■ **Tasks for this exercise**:
a) Retype the part of the IPAT blood pressure trial listing that opens with the words containing "The IPAT study" and closes with "and cognitive performance.".
b) Answer these from the IPAT blood pressure trial listing:
(i) What is the estimated enrollment?
(ii) What phase is the study in?
(iii) What ages are eligible for the study?
c) Carry on the IPAT blood pressure trial listing past its final line.

■ **Document passage**:
══════════
Impact of Intensive Treatment of SBP on Brain Perfusion, Amyloid, and Tau (IPAT Study) (IPAT)

July 31, 2025 updated by: Rong Zhang

Impact of Intensive Treatment of Systolic Blood Pressure on Brain Perfusion, Amyloid, and Tau in Older Adults (IPAT Study)

The purpose of this study is to determine if intensive lowering of systolic blood pressure (SBP), using FDA approved medications (antihypertensive), reduces Alzheimer's Disease pathology (i.e., excessive brain amyloid and tau protein deposition) in older adults at high risk for memory decline or dementia.

Study Overview

Status

Recruiting

Conditions

Intervention / Treatment

Detailed Description

The IPAT study is a 2-arm open-label randomized controlled trial to assess the effects of intensive pharmacological reduction of high blood pressure (SBP) on brain amyloid and tau protein deposition (Alzheimer's Disease pathology) in older adults who are at high risk for AD and related dementias, that is, those who have high blood pressure, family history of dementia, or subjective memory complaints. Furthermore, IPAT will examine effects of intensive blood pressure lowering on brain volume, perfusion, and neural network connectivity using magnetic resonance imaging (MRI) and cognitive performance.

Study Type

Interventional

Enrollment (Estimated)

180

Phase

  • Phase 2

Contacts and Locations

This section provides the contact details for those conducting the study, and information on where this study is being conducted.

Study Contact

Study Locations

  • United States
    • Texas
      • Dallas, Texas, United States, 75390
        • Recruiting
        • University of Texas Southwestern Medical Center
        • Principal Investigator:
          • Wanpen Vongpatanasin, MD
        • Contact:
        • Principal Investigator:
          • Rong Zhang, PhD

Participation Criteria

Researchers look for people who fit a certain description, called eligibility criteria. Some examples of these criteria are a person's general health condition or prior treatments.

Eligibility Criteria

Ages Eligible for Study

60 years to 80 years (Adult, Older Adult)
══════════
■ **Provided material**:
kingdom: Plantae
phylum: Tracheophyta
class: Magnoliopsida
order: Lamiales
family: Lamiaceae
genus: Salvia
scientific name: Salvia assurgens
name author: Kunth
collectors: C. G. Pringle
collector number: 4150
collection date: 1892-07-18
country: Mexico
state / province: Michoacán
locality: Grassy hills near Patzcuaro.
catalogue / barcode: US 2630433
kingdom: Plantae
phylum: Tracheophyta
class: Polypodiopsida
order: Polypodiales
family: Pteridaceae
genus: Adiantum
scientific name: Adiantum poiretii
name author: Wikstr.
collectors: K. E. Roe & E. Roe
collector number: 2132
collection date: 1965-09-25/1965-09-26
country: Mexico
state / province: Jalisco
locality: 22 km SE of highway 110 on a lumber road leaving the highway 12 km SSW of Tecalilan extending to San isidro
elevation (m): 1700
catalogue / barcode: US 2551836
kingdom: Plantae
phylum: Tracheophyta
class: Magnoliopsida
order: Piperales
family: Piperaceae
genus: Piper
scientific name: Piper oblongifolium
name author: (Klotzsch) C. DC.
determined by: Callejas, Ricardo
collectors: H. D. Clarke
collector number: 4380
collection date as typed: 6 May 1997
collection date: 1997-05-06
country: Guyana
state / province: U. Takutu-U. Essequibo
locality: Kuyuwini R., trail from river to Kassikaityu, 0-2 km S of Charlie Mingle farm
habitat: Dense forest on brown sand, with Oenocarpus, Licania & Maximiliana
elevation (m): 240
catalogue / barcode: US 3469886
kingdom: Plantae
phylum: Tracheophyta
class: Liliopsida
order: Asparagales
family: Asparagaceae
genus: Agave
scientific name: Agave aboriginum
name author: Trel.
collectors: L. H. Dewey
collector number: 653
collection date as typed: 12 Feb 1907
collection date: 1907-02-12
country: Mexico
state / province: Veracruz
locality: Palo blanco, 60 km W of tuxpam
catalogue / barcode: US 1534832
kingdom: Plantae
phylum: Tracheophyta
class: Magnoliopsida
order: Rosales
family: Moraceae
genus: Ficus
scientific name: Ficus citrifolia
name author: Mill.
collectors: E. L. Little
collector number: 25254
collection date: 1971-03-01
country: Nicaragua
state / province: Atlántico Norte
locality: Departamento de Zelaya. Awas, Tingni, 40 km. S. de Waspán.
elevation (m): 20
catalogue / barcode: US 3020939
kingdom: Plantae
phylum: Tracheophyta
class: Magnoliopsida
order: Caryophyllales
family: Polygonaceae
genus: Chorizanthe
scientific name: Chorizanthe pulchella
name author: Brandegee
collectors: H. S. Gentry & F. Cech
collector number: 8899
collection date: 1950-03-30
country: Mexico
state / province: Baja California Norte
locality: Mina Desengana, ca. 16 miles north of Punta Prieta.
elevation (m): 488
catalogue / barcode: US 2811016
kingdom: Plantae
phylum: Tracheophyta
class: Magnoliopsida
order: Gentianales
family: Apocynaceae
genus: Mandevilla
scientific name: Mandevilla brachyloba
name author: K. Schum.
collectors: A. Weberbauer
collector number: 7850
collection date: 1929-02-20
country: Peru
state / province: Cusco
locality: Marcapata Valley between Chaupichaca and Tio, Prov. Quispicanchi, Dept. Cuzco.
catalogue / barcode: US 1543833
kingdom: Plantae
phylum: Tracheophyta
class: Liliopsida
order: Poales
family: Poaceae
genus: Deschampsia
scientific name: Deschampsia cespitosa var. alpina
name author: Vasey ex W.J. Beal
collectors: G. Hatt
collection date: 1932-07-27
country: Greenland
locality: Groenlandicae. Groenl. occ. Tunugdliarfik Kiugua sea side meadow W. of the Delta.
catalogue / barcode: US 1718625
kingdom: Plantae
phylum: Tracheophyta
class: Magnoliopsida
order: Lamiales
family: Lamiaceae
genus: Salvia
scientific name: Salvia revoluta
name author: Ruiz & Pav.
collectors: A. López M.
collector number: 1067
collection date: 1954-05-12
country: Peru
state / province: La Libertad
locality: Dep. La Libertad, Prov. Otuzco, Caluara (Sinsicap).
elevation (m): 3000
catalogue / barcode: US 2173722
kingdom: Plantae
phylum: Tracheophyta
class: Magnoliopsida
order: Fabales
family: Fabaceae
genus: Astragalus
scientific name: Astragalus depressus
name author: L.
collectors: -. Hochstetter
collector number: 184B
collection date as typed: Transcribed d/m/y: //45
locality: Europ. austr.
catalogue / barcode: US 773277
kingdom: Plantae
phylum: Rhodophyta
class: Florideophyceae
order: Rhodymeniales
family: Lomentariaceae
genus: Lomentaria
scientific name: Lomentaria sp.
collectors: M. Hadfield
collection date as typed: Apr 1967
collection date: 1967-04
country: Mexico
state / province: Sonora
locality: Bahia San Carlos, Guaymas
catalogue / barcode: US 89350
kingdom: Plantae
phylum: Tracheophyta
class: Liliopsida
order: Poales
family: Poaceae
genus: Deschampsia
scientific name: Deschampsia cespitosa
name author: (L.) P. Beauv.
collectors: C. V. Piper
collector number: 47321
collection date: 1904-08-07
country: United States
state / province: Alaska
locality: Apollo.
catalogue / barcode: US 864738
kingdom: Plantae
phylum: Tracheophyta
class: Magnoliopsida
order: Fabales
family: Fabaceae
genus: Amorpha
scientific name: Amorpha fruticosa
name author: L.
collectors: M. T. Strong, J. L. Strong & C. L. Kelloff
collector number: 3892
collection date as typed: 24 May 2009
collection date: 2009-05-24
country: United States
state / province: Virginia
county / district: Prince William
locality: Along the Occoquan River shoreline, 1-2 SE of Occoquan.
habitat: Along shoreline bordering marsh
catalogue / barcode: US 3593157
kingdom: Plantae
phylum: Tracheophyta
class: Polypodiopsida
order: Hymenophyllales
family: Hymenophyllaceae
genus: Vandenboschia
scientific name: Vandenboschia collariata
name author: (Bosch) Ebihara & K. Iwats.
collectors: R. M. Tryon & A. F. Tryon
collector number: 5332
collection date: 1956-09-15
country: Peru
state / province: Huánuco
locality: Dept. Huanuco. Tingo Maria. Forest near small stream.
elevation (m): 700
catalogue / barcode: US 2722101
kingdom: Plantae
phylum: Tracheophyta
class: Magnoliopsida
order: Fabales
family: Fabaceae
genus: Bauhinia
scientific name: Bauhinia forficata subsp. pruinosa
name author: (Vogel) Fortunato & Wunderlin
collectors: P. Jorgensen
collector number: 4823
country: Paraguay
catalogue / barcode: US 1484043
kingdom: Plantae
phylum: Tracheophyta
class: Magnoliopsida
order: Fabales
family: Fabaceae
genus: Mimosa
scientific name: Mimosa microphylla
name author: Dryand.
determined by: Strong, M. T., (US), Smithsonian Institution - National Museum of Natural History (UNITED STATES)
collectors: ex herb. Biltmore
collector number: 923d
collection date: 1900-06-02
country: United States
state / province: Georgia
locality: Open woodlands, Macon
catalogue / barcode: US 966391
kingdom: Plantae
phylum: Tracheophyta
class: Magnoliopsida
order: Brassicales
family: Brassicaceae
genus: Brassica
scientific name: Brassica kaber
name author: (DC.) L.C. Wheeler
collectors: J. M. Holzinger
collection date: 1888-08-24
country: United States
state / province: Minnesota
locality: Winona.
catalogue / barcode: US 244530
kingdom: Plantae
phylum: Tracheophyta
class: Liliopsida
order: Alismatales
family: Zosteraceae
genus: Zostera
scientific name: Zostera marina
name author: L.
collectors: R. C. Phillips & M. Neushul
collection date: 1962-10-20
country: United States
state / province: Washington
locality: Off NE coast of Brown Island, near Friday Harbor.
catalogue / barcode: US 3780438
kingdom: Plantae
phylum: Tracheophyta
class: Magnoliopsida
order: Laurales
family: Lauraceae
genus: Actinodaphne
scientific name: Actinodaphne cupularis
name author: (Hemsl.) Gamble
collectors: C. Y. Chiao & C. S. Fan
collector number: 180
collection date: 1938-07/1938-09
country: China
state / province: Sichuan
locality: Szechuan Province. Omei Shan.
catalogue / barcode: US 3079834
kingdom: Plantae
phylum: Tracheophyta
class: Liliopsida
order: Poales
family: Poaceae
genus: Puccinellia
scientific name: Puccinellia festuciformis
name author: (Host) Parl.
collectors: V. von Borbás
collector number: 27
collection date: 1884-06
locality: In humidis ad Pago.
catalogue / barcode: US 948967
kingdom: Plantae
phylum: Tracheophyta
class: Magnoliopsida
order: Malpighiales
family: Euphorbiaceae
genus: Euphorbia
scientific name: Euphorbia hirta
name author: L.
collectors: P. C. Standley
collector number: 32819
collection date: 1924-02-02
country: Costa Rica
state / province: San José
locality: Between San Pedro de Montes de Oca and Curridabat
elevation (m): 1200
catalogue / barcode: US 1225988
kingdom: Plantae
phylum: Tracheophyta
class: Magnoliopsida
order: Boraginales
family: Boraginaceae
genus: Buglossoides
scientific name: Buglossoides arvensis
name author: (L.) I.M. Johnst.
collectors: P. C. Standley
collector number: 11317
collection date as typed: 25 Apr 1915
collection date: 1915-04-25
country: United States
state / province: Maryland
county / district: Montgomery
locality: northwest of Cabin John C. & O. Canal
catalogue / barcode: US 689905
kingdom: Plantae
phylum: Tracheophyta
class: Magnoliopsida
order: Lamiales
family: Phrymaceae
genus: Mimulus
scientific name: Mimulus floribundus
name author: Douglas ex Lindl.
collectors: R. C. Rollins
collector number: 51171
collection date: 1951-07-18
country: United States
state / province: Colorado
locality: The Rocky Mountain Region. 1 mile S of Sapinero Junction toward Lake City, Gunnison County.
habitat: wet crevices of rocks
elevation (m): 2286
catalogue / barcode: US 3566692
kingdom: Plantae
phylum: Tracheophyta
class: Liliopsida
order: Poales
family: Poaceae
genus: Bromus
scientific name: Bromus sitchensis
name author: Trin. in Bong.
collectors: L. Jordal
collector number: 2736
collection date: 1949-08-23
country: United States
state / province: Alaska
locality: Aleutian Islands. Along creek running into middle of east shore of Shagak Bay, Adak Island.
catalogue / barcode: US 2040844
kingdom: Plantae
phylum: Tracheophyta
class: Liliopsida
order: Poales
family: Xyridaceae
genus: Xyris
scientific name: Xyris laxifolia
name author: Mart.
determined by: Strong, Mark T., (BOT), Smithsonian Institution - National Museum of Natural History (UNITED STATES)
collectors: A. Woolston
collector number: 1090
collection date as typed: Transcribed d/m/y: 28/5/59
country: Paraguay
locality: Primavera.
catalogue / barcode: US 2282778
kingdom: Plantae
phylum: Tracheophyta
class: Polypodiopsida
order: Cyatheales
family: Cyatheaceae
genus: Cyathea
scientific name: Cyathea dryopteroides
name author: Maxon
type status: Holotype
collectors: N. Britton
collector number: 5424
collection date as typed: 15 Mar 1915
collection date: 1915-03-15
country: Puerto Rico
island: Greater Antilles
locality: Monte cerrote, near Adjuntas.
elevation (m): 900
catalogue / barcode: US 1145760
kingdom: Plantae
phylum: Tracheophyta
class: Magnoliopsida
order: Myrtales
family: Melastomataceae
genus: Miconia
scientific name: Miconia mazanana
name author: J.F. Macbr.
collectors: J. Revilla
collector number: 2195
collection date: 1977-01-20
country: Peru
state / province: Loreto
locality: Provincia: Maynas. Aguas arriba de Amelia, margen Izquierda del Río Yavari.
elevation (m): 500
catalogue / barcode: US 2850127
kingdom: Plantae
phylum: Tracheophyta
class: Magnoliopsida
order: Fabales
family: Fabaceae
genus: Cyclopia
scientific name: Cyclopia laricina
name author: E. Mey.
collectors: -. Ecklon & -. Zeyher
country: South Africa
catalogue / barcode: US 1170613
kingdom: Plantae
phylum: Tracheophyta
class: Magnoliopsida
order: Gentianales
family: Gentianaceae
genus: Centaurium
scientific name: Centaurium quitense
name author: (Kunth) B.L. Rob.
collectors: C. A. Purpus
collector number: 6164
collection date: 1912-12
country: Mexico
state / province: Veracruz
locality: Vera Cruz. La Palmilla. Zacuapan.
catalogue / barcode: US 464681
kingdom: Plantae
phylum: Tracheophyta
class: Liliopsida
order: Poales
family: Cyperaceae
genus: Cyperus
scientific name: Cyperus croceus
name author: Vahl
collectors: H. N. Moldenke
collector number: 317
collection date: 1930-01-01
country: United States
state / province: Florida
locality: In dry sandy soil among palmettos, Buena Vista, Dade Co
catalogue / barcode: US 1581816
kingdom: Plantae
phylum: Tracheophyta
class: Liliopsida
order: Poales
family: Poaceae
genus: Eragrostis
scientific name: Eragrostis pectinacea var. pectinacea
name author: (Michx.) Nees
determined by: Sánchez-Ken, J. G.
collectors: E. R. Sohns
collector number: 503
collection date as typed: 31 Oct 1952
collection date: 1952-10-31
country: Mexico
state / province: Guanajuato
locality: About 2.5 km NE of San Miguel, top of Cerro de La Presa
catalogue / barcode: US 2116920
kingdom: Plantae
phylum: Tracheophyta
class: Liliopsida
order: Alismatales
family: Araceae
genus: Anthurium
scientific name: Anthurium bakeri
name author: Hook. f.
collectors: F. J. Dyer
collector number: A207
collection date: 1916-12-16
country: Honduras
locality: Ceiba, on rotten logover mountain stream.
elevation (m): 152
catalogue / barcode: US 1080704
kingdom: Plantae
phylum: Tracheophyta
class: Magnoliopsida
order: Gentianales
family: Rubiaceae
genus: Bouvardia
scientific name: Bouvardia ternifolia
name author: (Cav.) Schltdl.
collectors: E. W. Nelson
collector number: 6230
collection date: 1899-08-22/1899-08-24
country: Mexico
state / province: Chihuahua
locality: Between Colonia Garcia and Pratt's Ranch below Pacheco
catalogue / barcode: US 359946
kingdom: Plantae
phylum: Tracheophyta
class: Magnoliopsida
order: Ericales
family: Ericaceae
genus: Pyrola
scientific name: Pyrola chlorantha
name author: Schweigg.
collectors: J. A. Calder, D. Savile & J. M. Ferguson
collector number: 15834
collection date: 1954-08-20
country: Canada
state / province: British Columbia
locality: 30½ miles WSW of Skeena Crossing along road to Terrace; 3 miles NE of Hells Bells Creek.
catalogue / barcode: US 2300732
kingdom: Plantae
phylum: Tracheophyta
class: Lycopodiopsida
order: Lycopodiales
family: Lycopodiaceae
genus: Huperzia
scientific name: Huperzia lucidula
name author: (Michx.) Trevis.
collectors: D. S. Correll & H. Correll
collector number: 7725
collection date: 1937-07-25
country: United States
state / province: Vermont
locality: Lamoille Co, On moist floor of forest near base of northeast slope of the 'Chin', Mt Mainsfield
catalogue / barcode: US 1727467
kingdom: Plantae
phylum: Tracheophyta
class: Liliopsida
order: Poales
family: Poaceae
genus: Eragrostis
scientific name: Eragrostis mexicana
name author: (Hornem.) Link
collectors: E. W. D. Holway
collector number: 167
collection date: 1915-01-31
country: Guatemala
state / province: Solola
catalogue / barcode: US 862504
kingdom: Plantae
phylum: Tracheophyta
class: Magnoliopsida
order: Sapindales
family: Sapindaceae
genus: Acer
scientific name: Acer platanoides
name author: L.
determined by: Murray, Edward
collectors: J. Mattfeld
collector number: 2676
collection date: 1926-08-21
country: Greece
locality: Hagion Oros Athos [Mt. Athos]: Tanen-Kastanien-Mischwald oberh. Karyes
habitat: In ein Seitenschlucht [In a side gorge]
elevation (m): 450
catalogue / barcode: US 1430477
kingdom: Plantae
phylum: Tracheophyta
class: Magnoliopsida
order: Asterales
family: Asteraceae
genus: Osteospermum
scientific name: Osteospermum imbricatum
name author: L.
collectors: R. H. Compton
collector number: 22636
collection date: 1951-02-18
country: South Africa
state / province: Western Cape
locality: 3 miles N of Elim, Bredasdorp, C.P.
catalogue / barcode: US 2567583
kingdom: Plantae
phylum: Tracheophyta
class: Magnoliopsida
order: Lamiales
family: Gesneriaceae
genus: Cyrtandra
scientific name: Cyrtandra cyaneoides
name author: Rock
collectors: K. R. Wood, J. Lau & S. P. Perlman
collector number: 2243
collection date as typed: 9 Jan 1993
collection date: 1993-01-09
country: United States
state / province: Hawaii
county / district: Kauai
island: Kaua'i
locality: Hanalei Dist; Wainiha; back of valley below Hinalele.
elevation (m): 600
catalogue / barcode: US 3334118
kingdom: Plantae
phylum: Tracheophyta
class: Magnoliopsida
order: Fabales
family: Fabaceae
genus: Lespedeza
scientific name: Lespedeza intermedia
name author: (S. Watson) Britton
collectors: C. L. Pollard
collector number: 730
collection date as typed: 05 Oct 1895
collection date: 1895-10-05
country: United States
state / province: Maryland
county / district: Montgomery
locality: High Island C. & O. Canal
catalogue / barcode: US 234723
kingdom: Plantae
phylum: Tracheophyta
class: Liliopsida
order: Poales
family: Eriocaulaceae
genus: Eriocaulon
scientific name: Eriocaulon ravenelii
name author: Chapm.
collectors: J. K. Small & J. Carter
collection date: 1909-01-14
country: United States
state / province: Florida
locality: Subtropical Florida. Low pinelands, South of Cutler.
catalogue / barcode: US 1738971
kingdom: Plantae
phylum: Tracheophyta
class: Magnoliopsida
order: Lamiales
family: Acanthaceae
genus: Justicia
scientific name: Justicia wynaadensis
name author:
══════════
■ **Answers by item**:
a)
The IPAT study is a 2-arm open-label randomized controlled trial to assess the effects of intensive pharmacological reduction of high blood pressure (SBP) on brain amyloid and tau protein deposition (Alzheimer's Disease pathology) in older adults who are at high risk for AD and related dementias, that is, those who have high blood pressure, family history of dementia, or subjective memory complaints. Furthermore, IPAT will examine effects of intensive blood pressure lowering on brain volume, perfusion, and neural network connectivity using magnetic resonance imaging (MRI) and cognitive performance.

b)
(i) 180
(ii) Phase 2
(iii) 60 years to 80 years (Adult, Older Adult)

c)
Accepts Healthy Volunteers

No

Description

Inclusion Criteria:

  • Age 60-85, all races/ethnicities, and both sexes are eligible;
  • Mini-Mental State Exam (MMSE) ≥ 26 to exclude gross dementia; based on clinical judgment, may be rescreened in ≥ 7 days;
  • Individuals with SBP ≥ 130 and SBP ≤ 180 if on 0 or 1 antihypertensive medications; ≥130 and ≤170 on up to 2 medications; ≥130 and ≤160 on up to 3 medications; ≥130 and ≤150 on up to 4 medications. Those on antihypertensives are eligible. If an individual, not treated for hypertension (HTN), has a SBP ≥ 125 mmHg, consider rescreening after 24 hours;
  • Willingness to be randomized into the treatment groups and ability to return to clinic for follow-up visits over 24 months;
  • Fluency in English or Spanish or both, adequate visual and auditory acuity to allow neuropsychological testing;
  • Participants must have a regular healthcare provider.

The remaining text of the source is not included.